WHEN POWER TRUMPS principle inevitably there are casualties. The process to replace Dominique Strauss Kahn as Managing Director of the International Monetary Fund (IMF) has been a sham – and has left the US and Europe defending the indefensible. The rest of the world has been disenfranchised.
With a number of European economies now on the edge of collapse, and many around the world struggling with rising food and fuel prices, the IMF’s role in shoring up international monetary stability is more critical than ever – as is strong leadership at the institution.
This increasingly unsettled world needs an IMF with global legitimacy and authority; yet its new leader will be appointed through a process which automatically puts a European in charge. The quid pro quo is an American World Bank president, the remnant of a “gentlemen’s agreement” set up when the institutions were founded after World War II. This is not an open, democratic process, and it diminishes the Fund’s credibility.
Despite noises made about the need for an open process, the decision of who leads the world’s most important international financial institution was made in the salons of Paris and corridors of Washington before the candidates were announced. The nominations for Managing Director of the IMF are now complete.
The only role left for developing countries and rising powers is to rubber stamp a pre-ordained candidate; a stitch-up with the vague air of acceptability. That’s not enough.
Oxfam is on the ground in many countries dependent on IMF assistance, working to find solutions to poverty and social inequality which often have been aggravated by conditions that the Fund attaches to its loans. Recipient countries should have a say in IMF policies and decisions that so greatly affect them, as Ireland now knows.
The Irish government, itself a recipient of an IMF loan and negotiating for a better interest rate, also has a strong interest in who leads the powerful financial institution.
Yet there was no facility in this process to allow emerging powers or recipient and developing countries to play a leadership role in the IMF. These countries have effectively been disenfranchised in this private power play.
One decision for the next Managing Director that may directly affect these countries is what to do with the nearly three billion dollars that the IMF unexpectedly received from the sale of its gold reserves last year. The IMF has done very well out of the global economic crisis, and has no need for further funds.
Excluded from the decision-making
Oxfam believes this money must be directed to where it is most needed and where it will have the most impact. That means channeling the excess profits to poor and vulnerable citizens of developing nations – the same people who are excluded from the decision-making by the IMF. We are deeply concerned that European Board members are moving to bury the funds in the books of the institution where they hold disproportionate power.
The time has come to end the outdated gentleman’s agreement that hands Europe control of this key global institution. The promise of change at the IMF, so quickly cast aside when put to the test, is no longer enough. The influential role of First Deputy Managing Director of the IMF, traditionally filled by a US national, will fall vacant in August. There’s a risk that this too will be a ritualistic rather than contestable appointment process. But there’s an opportunity here to attend to the democratic deficit in the IMF’s governance.
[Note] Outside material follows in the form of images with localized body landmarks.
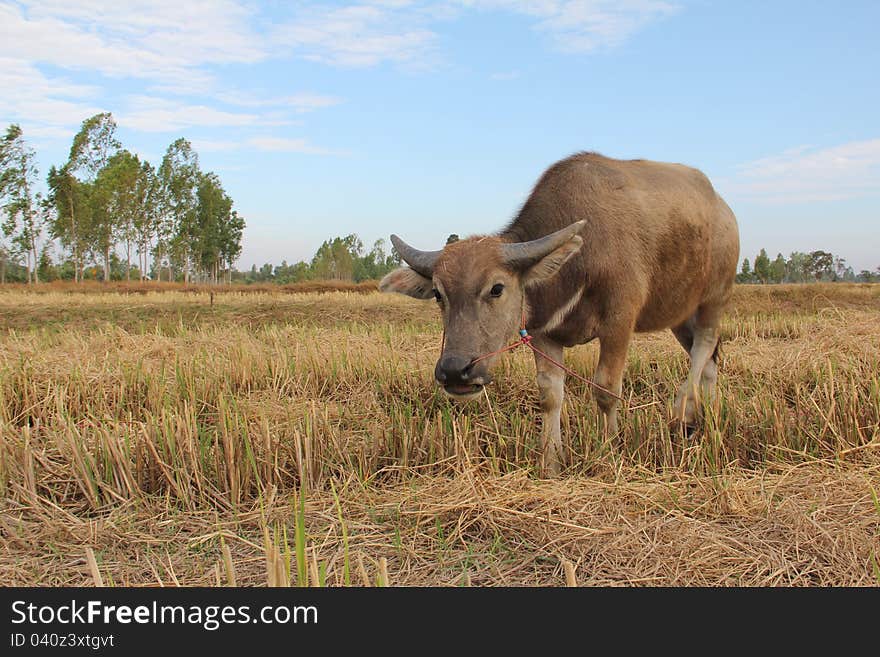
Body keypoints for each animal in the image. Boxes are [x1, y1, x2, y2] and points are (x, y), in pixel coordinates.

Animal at [382, 151, 740, 474]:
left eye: (496, 288)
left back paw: (683, 412)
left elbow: (606, 389)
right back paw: (707, 417)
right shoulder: (544, 334)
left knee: (704, 346)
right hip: (681, 314)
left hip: (714, 298)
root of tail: (725, 212)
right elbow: (549, 395)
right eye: (438, 294)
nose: (455, 371)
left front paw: (609, 450)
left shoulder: (619, 322)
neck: (580, 260)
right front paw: (551, 461)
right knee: (709, 360)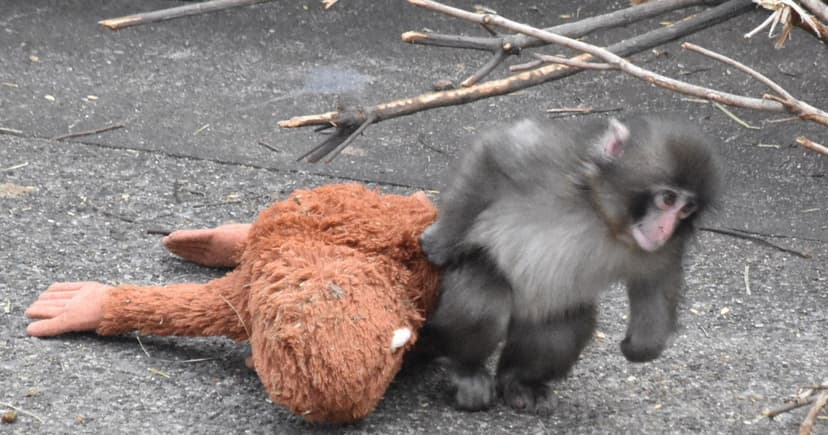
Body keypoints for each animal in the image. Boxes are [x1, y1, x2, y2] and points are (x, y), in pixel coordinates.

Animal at [418, 116, 719, 413]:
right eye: (668, 199)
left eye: (686, 209)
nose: (665, 229)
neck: (604, 218)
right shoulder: (554, 161)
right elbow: (495, 154)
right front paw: (441, 241)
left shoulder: (664, 249)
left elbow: (656, 281)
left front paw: (642, 346)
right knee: (483, 301)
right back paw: (466, 370)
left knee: (564, 326)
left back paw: (520, 382)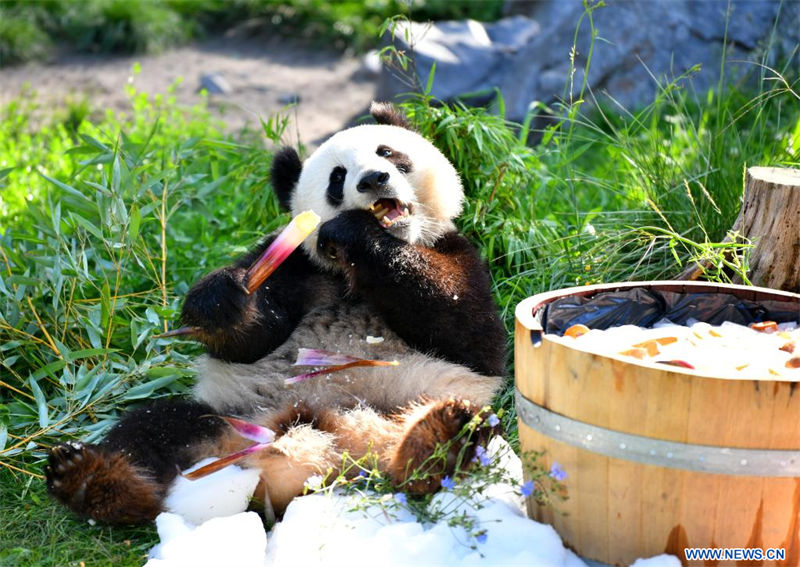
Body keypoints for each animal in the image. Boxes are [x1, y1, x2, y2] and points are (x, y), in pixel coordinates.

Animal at [45, 101, 506, 524]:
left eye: (388, 152)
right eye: (338, 177)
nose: (374, 180)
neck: (350, 271)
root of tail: (332, 447)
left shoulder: (459, 254)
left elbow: (467, 333)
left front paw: (358, 234)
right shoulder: (297, 267)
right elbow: (251, 341)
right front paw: (219, 303)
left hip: (411, 402)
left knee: (457, 434)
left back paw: (436, 439)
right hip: (231, 417)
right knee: (151, 427)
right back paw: (91, 479)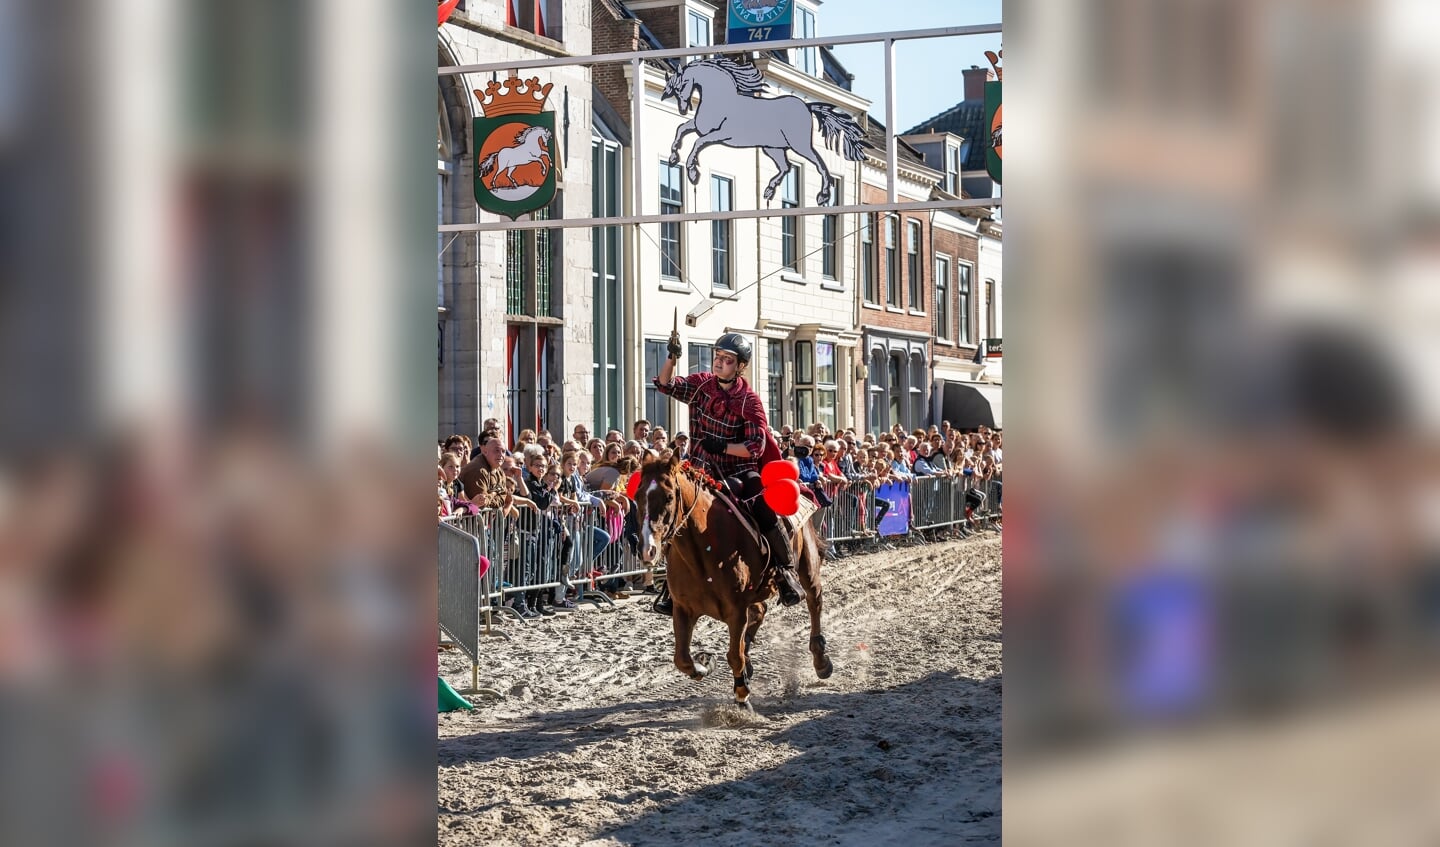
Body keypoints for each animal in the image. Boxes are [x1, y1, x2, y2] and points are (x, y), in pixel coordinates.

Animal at [633, 449, 835, 708]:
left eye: (669, 497)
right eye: (637, 496)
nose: (647, 549)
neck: (704, 548)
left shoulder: (735, 610)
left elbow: (734, 655)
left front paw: (742, 695)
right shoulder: (682, 609)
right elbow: (682, 659)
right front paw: (706, 665)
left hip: (807, 567)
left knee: (814, 601)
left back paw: (821, 661)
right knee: (760, 612)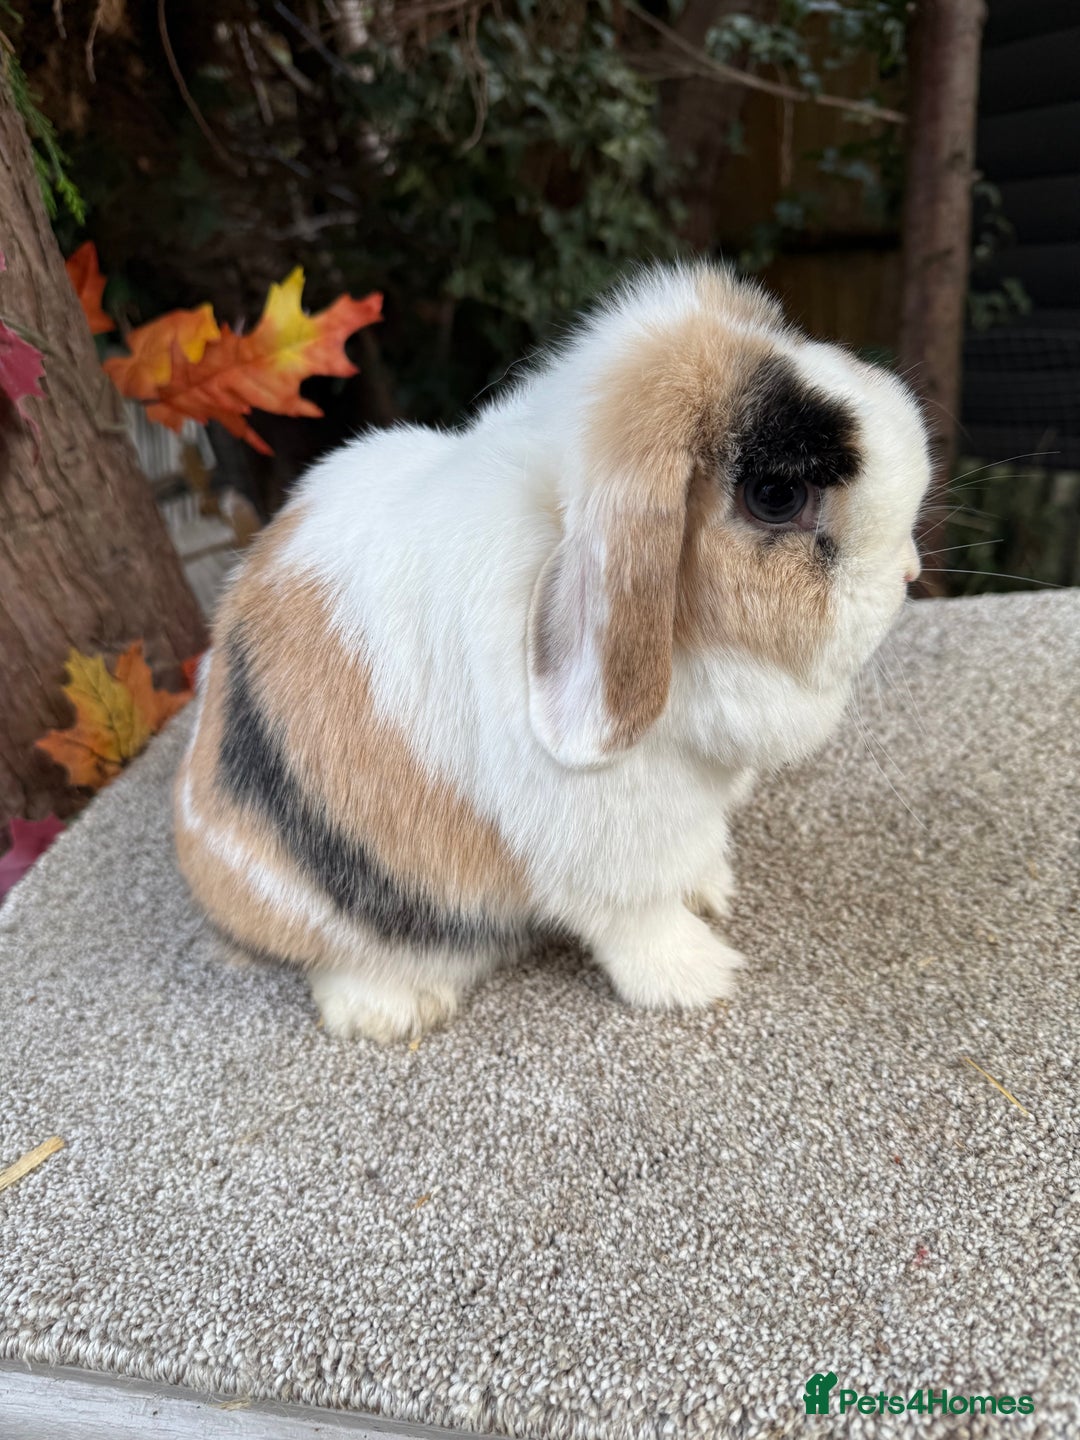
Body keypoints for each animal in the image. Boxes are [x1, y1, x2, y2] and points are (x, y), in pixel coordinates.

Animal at [174, 262, 930, 1043]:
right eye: (776, 494)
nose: (909, 572)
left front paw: (714, 891)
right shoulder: (611, 852)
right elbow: (641, 925)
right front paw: (704, 977)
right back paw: (396, 1011)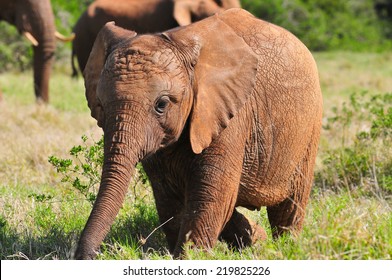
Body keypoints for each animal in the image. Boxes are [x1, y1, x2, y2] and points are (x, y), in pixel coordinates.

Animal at [75, 7, 324, 260]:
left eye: (161, 104)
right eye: (101, 105)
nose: (91, 254)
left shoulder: (230, 116)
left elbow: (212, 195)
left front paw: (191, 257)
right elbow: (171, 200)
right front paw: (254, 238)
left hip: (310, 126)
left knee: (290, 205)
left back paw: (286, 246)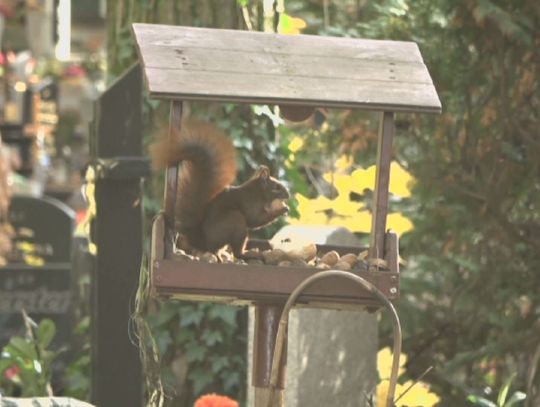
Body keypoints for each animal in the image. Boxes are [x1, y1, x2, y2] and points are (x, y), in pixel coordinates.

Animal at [150, 121, 288, 260]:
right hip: (235, 220)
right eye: (277, 187)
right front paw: (283, 209)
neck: (258, 192)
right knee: (236, 252)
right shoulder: (251, 203)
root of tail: (203, 241)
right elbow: (256, 219)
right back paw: (248, 254)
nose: (288, 195)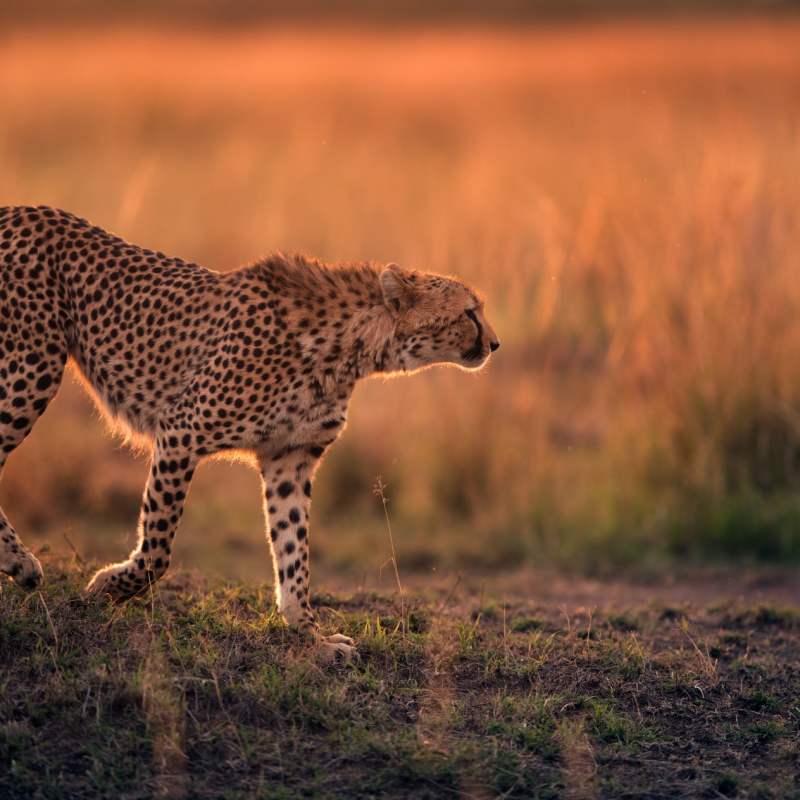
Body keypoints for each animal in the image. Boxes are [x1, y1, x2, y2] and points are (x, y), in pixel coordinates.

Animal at [0, 205, 499, 660]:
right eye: (469, 312)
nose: (495, 344)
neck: (351, 348)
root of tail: (19, 209)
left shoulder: (291, 456)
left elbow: (293, 549)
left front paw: (309, 636)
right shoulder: (181, 430)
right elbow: (159, 547)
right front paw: (108, 587)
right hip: (31, 370)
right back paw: (19, 563)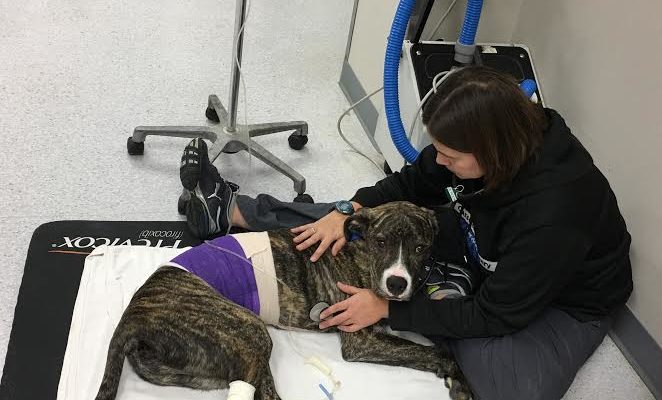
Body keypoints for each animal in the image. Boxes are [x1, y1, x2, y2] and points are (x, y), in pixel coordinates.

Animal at [96, 202, 474, 400]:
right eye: (381, 242)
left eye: (421, 247)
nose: (397, 283)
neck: (358, 251)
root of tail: (133, 314)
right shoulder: (361, 339)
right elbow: (433, 351)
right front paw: (457, 378)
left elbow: (443, 336)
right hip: (248, 330)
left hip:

The new head of the IMF must be pushed to accelerate reform that loosens Europe’s stranglehold on the Executive Board, and gives other member countries more of a voice.
Obsolete economic and political world order
Allowing emerging markets a say that accords with their rising global influence will only benefit the institution. If the incumbents persist in holding on to power through structures that reflect a obsolete economic and political world order, the rising powers will inevitably turn away from the organisation and towards institutions where they have a voice.
It is no longer tenable to have Europe and the U.S dominate international financial institutions. It is in everyone’s interests that power is exercised with principles.